Dov’è l'autocritica per non aver mantenuto le promesse di sistemazione dei locali? Dov'è il coraggio di dire: abbiamo sbagliato, ripartiamo? Niente. Solo un’offerta surreale: rateizzate il presunto debito e rinunciate a qualsiasi richiesta di danni. Come se tutto questo fosse normale.

E intanto la gente firma. Duecento firme in un paese così sono un’enormità. Sono un urlo. Un grido che dice: non vogliamo perdere altro. Non vogliamo vivere in un paese che si spegne. Eppure, sembra che chi governa Scarmagno non ascolti. Troppo occupato a difendere una posizione rigida, ideologica, burocratica.

La verità è che il Comune dovrebbe fare il contrario: aprire un tavolo, ridiscutere le condizioni, riconoscere il ruolo sociale del bar e magari — sì, avete letto bene — sostenere economicamente attività come il Chiringuito. Perché nei piccoli comuni il problema non è il rischio di “favoritismi”, ma il rischio di desertificazione. E una volta che un’attività chiude, non riapre più. Quanti altri imprenditori pensate di trovare, pronti ad aprire un bar accanto a un impianto sportivo chiuso, in locali comunali non a norma, pagando un canone da città?

E allora la domanda è: cosa vuole davvero il Comune di Scarmagno? Vuole ancora un paese vivo?

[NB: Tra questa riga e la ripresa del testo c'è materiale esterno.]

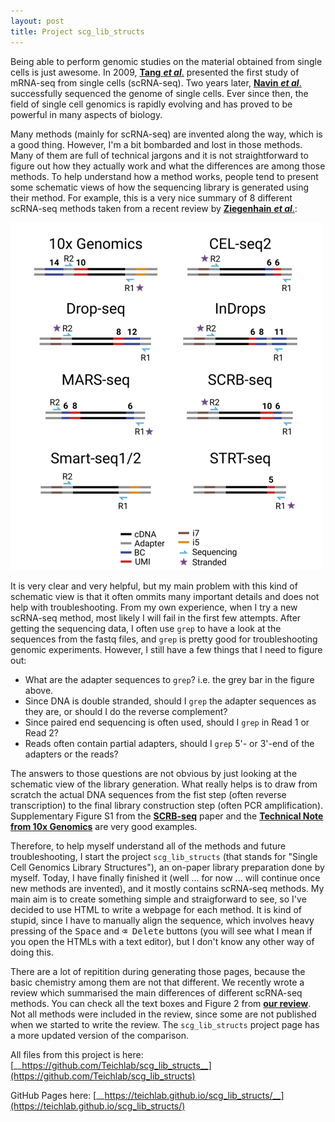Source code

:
 ```yaml
---
layout: post
title: Project scg_lib_structs
---
```


Being able to perform genomic studies on the material obtained from single cells is just awesome. In 2009, [__Tang__ ___et al___.](https://www.nature.com/articles/nmeth.1315) presented the first study of mRNA-seq from single cells (scRNA-seq). Two years later, [__Navin__ ___et al___.](https://www.nature.com/articles/nature09807) successfully sequenced the genome of single cells. Ever since then, the field of single cell genomics is rapidly evolving and has proved to be powerful in many aspects of biology.

Many methods (mainly for scRNA-seq) are invented along the way, which is a good thing. However, I'm a bit bombarded and lost in those methods. Many of them are full of technical jargons and it is not straightforward to figure out how they actually work and what the differences are among those methods. To help understand how a method works, people tend to present some schematic views of how the sequencing library is generated using their method. For example, this is a very nice summary of 8 different scRNA-seq methods taken from a recent review by [__Ziegenhain__ ___et al___.](https://academic.oup.com/bfg/advance-article/doi/10.1093/bfgp/ely009/4951519):

![](/img/schematic_view_of_libraries.png)

It is very clear and very helpful, but my main problem with this kind of schematic view is that it often ommits many important details and does not help with troubleshooting. From my own experience, when I try a new scRNA-seq method, most likely I will fail in the first few attempts. After getting the sequencing data, I often use `grep` to have a look at the sequences from the fastq files, and `grep` is pretty good for troubleshooting genomic experiments. However, I still have a few things that I need to figure out:

- What are the adapter sequences to `grep`? i.e. the grey bar in the figure above.
- Since DNA is double stranded, should I `grep` the adapter sequences as they are, or should I do the reverse complement?
- Since paired end sequencing is often used, should I `grep` in Read 1 or Read 2?
- Reads often contain partial adapters, should I `grep` 5'- or 3'-end of the adapters or the reads?

The answers to those questions are not obvious by just looking at the schematic view of the library generation. What really helps is to draw from scratch the actual DNA sequences from the fist step (often reverse transcription) to the final library construction step (often PCR amplification). Supplementary Figure S1 from the [__SCRB-seq__](https://www.biorxiv.org/content/early/2014/03/05/003236) paper and the [__Technical Note from 10x Genomics__](https://support.10xgenomics.com/single-cell-gene-expression/library-prep/doc/technical-note-assay-scheme-and-configuration-of-chromium-single-cell-3-v2-libraries) are very good examples.

Therefore, to help myself understand all of the methods and future troubleshooting, I start the project `scg_lib_structs` (that stands for "Single Cell Genomics Library Structures"), an on-paper library preparation done by myself. Today, I have finally finished it (well ... for now ... will continue once new methods are invented), and it mostly contains scRNA-seq methods. My main aim is to create something simple and straigforward to see, so I've decided to use HTML to write a webpage for each method. It is kind of stupid, since I have to manually align the sequence, which involves heavy pressing of the <kbd>Space</kbd> and <kbd>⌫ Delete</kbd> buttons (you will see what I mean if you open the HTMLs with a text editor), but I don't know any other way of doing this.

There are a lot of repitition during generating those pages, because the basic chemistry among them are not that different. We recently wrote a review which summarised the main differences of different scRNA-seq methods. You can check all the text boxes and Figure 2 from [__our review__](https://www.annualreviews.org/doi/10.1146/annurev-biodatasci-080917-013452). Not all methods were included in the review, since some are not published when we started to write the review. The `scg_lib_structs` project page has a more updated version of the comparison.

All files from this project is here: [__https://github.com/Teichlab/scg_lib_structs__](https://github.com/Teichlab/scg_lib_structs) 

GitHub Pages here: [__https://teichlab.github.io/scg_lib_structs/__](https://teichlab.github.io/scg_lib_structs/)
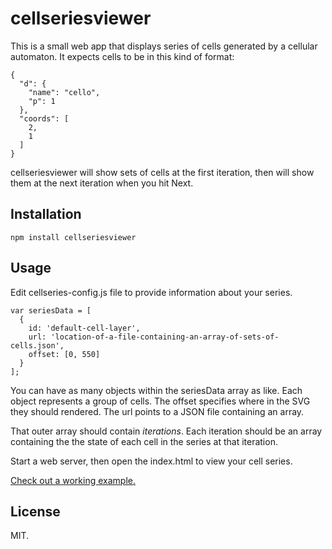 cellseriesviewer
================

This is a small web app that displays series of cells generated by a cellular automaton. It expects cells to be in this kind of format:

    {
      "d": {
        "name": "cello",
        "p": 1
      },
      "coords": [
        2,
        1
      ]
    }

cellseriesviewer will show sets of cells at the first iteration, then will show them at the next iteration when you hit Next.

Installation
------------

    npm install cellseriesviewer

Usage
-----

Edit cellseries-config.js file to provide information about your series.

    var seriesData = [
      {
        id: 'default-cell-layer',
        url: 'location-of-a-file-containing-an-array-of-sets-of-cells.json',
        offset: [0, 550]
      }
    ];

You can have as many objects within the seriesData array as like. Each object represents a group of cells. The offset specifies where in the SVG they should rendered. The url points to a JSON file containing an array.

That outer array should contain *iterations*. Each iteration should be an array containing the the state of each cell in the series at that iteration.

Start a web server, then open the index.html to view your cell series.

[Check out a working example.](http://jimkang.com/cellseriesviewer)

License
-------

MIT.
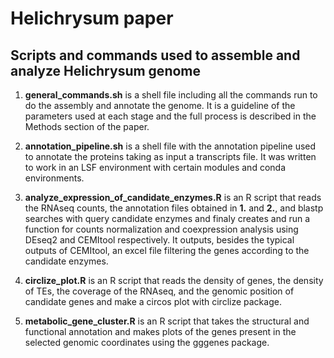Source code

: # Helichrysum paper
## Scripts and commands used to assemble and analyze Helichrysum genome

1) **general_commands.sh** is a shell file including all the commands run to do the assembly and annotate the genome. It is a guideline of the parameters used at each stage and the full process is described in the Methods section of the paper.

2) **annotation_pipeline.sh** is a shell file with the annotation pipeline used to annotate the proteins taking as input a transcripts file. It was written to work in an LSF environment with certain modules and conda environments.

3) **analyze_expression_of_candidate_enzymes.R** is an R script that reads the RNAseq counts, the annotation files obtained in **1.** and **2.**, and blastp searches with query candidate enzymes and finaly creates and run a function for counts normalization and coexpression analysis using DEseq2 and CEMItool respectively. It outputs, besides the typical outputs of CEMItool, an excel file filtering the genes according to the candidate enzymes.

4) **circlize_plot.R** is an R script that reads the density of genes, the density of TEs, the coverage of the RNAseq, and the genomic position of candidate genes and make a circos plot with circlize package.

5) **metabolic_gene_cluster.R** is an R script that takes the structural and functional annotation and makes plots of the genes present in the selected genomic coordinates using the gggenes package.
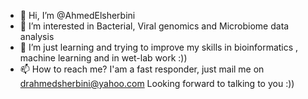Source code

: - 👋 Hi, I’m @AhmedElsherbini
- 👀 I’m interested in Bacterial, Viral genomics and Microbiome data analysis
- 🌱 I’m just learning and trying to improve my skills in bioinformatics , machine learning and in wet-lab work :))
- 📫 How to reach me? I'am a fast responder, just mail me on drahmedsherbini@yahoo.com Looking forward to talking to you :))

<!---
AhmedElsherbini/AhmedElsherbini is a ✨ special ✨ repository because its `README.md` (this file) appears on your GitHub profile.
You can click the Preview link to take a look at your changes.
--->
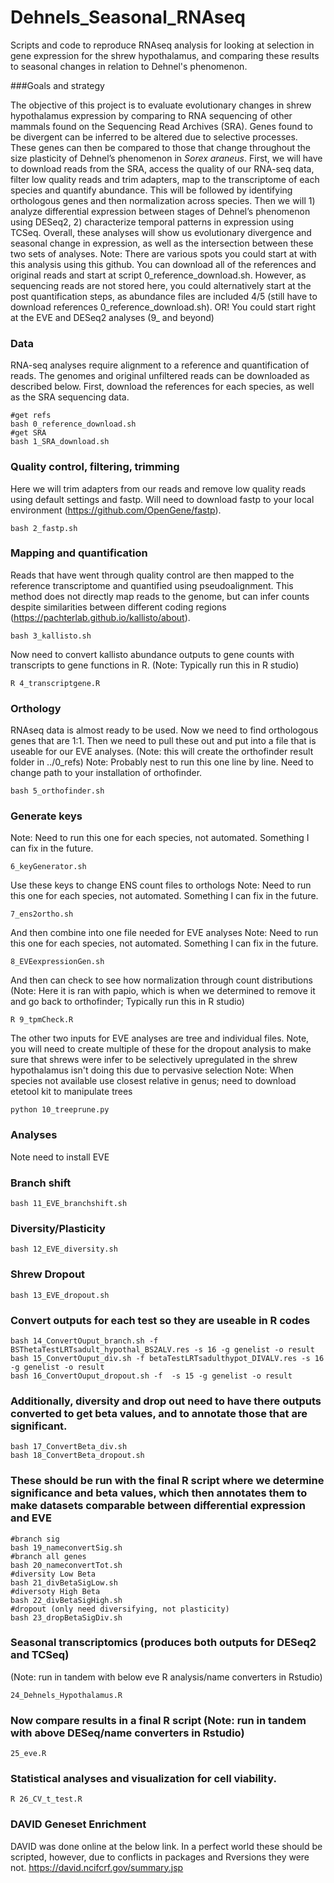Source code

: # Dehnels_Seasonal_RNAseq
Scripts and code to reproduce RNAseq analysis for looking at selection in gene expression for the shrew hypothalamus, and comparing these results to seasonal changes in relation to Dehnel's phenomenon.

###Goals and strategy

The objective of this project is to evaluate evolutionary changes in shrew hypothalamus expression by comparing to RNA sequencing of other mammals found on the Sequencing Read Archives (SRA). Genes found to be divergent can be inferred to be altered due to selective processes. These genes can then be compared to those that change throughout the size plasticity of Dehnel’s phenomenon in *Sorex araneus*. First, we will have to download reads from the SRA, access the quality of our RNA-seq data, filter low quality reads and trim adapters, map to the transcriptome of each species and quantify abundance. This will be followed by identifying orthologous genes and then normalization across species. Then we will 1) analyze differential expression between stages of Dehnel’s phenomenon using DESeq2, 2) characterize temporal patterns in expression using TCSeq. Overall, these analyses will show us evolutionary divergence and seasonal change in expression, as well as the intersection between these two sets of analyses.
Note: There are various spots you could start at with this analysis using this github. You can download all of the references and original reads and start at script 
0_reference_download.sh. However, as sequencing reads are not stored here, you could alternatively start at the post quantification steps, as abundance files are included 4/5 (still have to download references 0_reference_download.sh). OR! You could start right at the EVE and DESeq2 analyses (9_ and beyond)

### Data

RNA-seq analyses require alignment to a reference and quantification of reads. The genomes and original unfiltered reads can be downloaded as described below. First, download the references for each species, as well as the SRA sequencing data.

```
#get refs
bash 0_reference_download.sh
#get SRA
bash 1_SRA_download.sh
```

### Quality control, filtering, trimming
Here we will trim adapters from our reads and remove low quality reads using default settings and fastp. Will need to download fastp to your local environment (https://github.com/OpenGene/fastp).

```
bash 2_fastp.sh
```

### Mapping and quantification
Reads that have went through quality control are then mapped to the reference transcriptome and quantified using pseudoalignment. This method does not directly map reads to the genome, but can infer counts despite similarities between different coding regions (https://pachterlab.github.io/kallisto/about).

```
bash 3_kallisto.sh
```

Now need to convert kallisto abundance outputs to gene counts with transcripts to gene functions in R. (Note: Typically run this in R studio)
```
R 4_transcriptgene.R
```

### Orthology
RNAseq data is almost ready to be used. Now we need to find orthologous genes that are 1:1. Then we need to pull these out and put into a file that is useable for our EVE analyses. (Note: this will create the orthofinder result folder in ../0_refs)
Note: Probably nest to run this one line by line. Need to change path to your installation of orthofinder.
```
bash 5_orthofinder.sh
```

### Generate keys
Note: Need to run this one for each species, not automated. Something I can fix in the future.
```
6_keyGenerator.sh
```

Use these keys to change ENS count files to orthologs
Note: Need to run this one for each species, not automated. Something I can fix in the future.
```
7_ens2ortho.sh
```

And then combine into one file needed for EVE analyses
Note: Need to run this one for each species, not automated. Something I can fix in the future.
```
8_EVEexpressionGen.sh
```

And then can check to see how normalization through count distributions (Note: Here it is ran with papio, which is when we determined to remove it and go back to orthofinder; Typically run this in R studio)
```
R 9_tpmCheck.R
```

The other two inputs for EVE analyses are tree and individual files. Note, you  will need to create multiple of these for the dropout analysis to make sure that shrews were infer to be selectively upregulated in the shrew hypothalamus isn't doing this due to pervasive selection
Note: When species not available use closest relative in genus; need to download etetool kit to manipulate trees
```
python 10_treeprune.py
```

### Analyses
Note need to install EVE
### Branch shift
```
bash 11_EVE_branchshift.sh
```

### Diversity/Plasticity
```
bash 12_EVE_diversity.sh
```

### Shrew Dropout
```
bash 13_EVE_dropout.sh
```

### Convert outputs for each test so they are useable in R codes
```
bash 14_ConvertOuput_branch.sh -f BSThetaTestLRTsadult_hypothal_BS2ALV.res -s 16 -g genelist -o result
bash 15_ConvertOuput_div.sh -f betaTestLRTsadulthypot_DIVALV.res -s 16 -g genelist -o result
bash 16_ConvertOuput_dropout.sh -f  -s 15 -g genelist -o result
```

### Additionally, diversity and drop out need to have there outputs converted to get beta values, and to annotate those that are significant. 
```
bash 17_ConvertBeta_div.sh
bash 18_ConvertBeta_dropout.sh
```

### These should be run with the final R script where we determine significance and beta values, which then annotates them to make datasets comparable between differential expression and EVE
```
#branch sig
bash 19_nameconvertSig.sh
#branch all genes
bash 20_nameconvertTot.sh
#diversity Low Beta
bash 21_divBetaSigLow.sh 
#diversoty High Beta
bash 22_divBetaSigHigh.sh 
#dropout (only need diversifying, not plasticity)
bash 23_dropBetaSigDiv.sh
```

### Seasonal transcriptomics (produces both outputs for DESeq2 and TCSeq) 
(Note: run in tandem with below eve R analysis/name converters in Rstudio)
```
24_Dehnels_Hypothalamus.R
```

### Now compare results in a final R script (Note: run in tandem with above DESeq/name converters in Rstudio)
```
25_eve.R
```

### Statistical analyses and visualization for cell viability.
```
R 26_CV_t_test.R
```


### DAVID Geneset Enrichment
DAVID was done online at the below link. In a perfect world these should be scripted, however, due to conflicts in packages and Rversions they were not.
https://david.ncifcrf.gov/summary.jsp
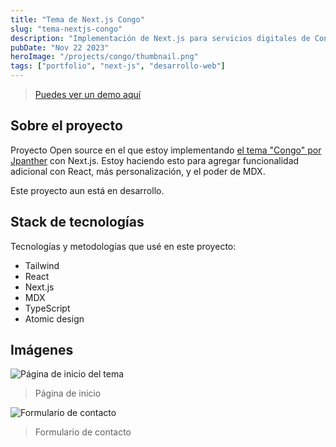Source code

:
 ```yaml
---
title: "Tema de Next.js Congo"
slug: "tema-nextjs-congo"
description: "Implementación de Next.js para servicios digitales de Congo"
pubDate: "Nov 22 2023"
heroImage: "/projects/congo/thumbnail.png"
tags: ["portfolio", "next-js", "desarrollo-web"]
---
```


> [Puedes ver un demo aquí](https://next-theme-congo.vercel.app/)

## Sobre el proyecto

Proyecto Open source en el que estoy implementando [el tema "Congo" por Jpanther](https://github.com/jpanther/congo) con Next.js. Estoy haciendo esto para agregar funcionalidad adicional con React, más personalización, y el poder de MDX. 

Este proyecto aun está en desarrollo.

## Stack de tecnologías

Tecnologías y metodologías que usé en este proyecto:

- Tailwind
- React
- Next.js
- MDX
- TypeScript
- Atomic design

## Imágenes

![Página de inicio del tema](/projects/congo/congo-home.png)

> Página de inicio

![Formulario de contacto](/projects/congo/congo-contacto.png)

> Formulario de contacto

O preferisce i locali chiusi, la saracinesca abbassata, e un bell’avviso “Affittasi” che resterà lì per anni, a ricordarci che l’ottusità può più della partecipazione?

Investire su luoghi come il Chiringuito è un dovere politico, etico, e anche strategico. Chi non lo capisce, forse, dovrebbe rimettere le chiavi del municipio e lasciare spazio a chi ha ancora voglia di credere nella forza delle comunità.